Wovon man nicht sprechen kann, darĂ¼ber muss man schweigen

Jo498

I think one problem is that the special kind of verse with eternal chains of final rhymes is impossible to translate (maybe into Spanish, but not German or English) and the harder it is tried the more stilted it will sound whereas it supposedly sounds rather "natural"/flowing in Italian.

And the history/philosophy/mythology/theology overload is so strong that one cannot ignore it, or even if one does one cannot escape it.

I think I tried first (always in translation) at about 17 and got stuck in Purgatorio (no pun), next time in my 20s and got stuck in the early cantos of Paradiso and then in my 40s and got through.
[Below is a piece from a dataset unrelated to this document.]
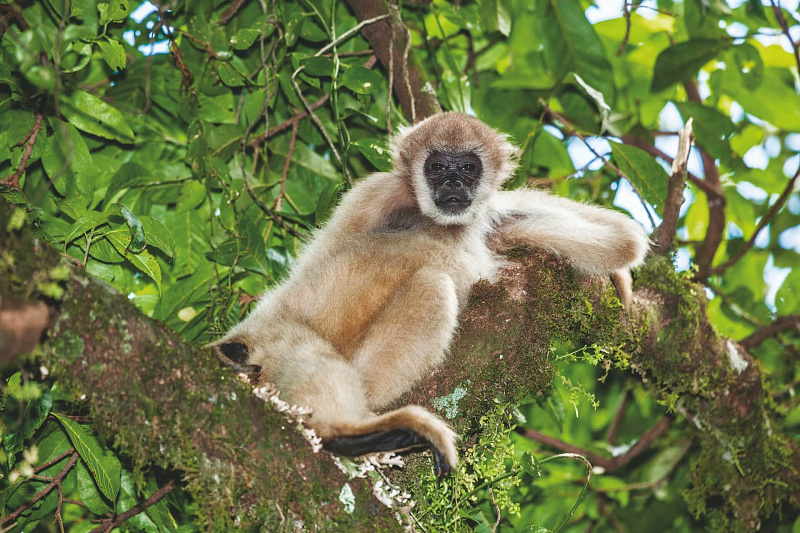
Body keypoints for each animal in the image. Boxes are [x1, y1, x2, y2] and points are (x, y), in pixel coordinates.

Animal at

In 2015, I think, I then planned to learn enough Italian to eventually read it again at least in a bilingual edition but I haven't gotten so far.

Poetically, Paradiso is as good as the other parts but the theology overload is worst, so one is always looking up something in the margin/bottom/end notes.

Inferno is easiest because it's the most picturesque, sometimes grotesquely funny and these aspects don't suffer so much from translation, I think.
Tout le malheur des hommes vient d'une seule chose, qui est de ne savoir pas demeurer en repos, dans une chambre.
- Blaise Pascal

San Antone

I have a number of translations of The Divine Comedy (John Sinclair, John Ciardi, Longfellow, Charles Tomlinson, and Robert Pinsky) - and enjoy them all.  I rank Dante with Shakespeare and read both often. 

Even though I am 100% Italian, I can't speak or read the language, and regret not being able to read Dante in his language (not that I haven't tried several times to educate myself; I am lousy with languages).

Despite my ignorance, his books have given me many hours of pleasure and wisdom.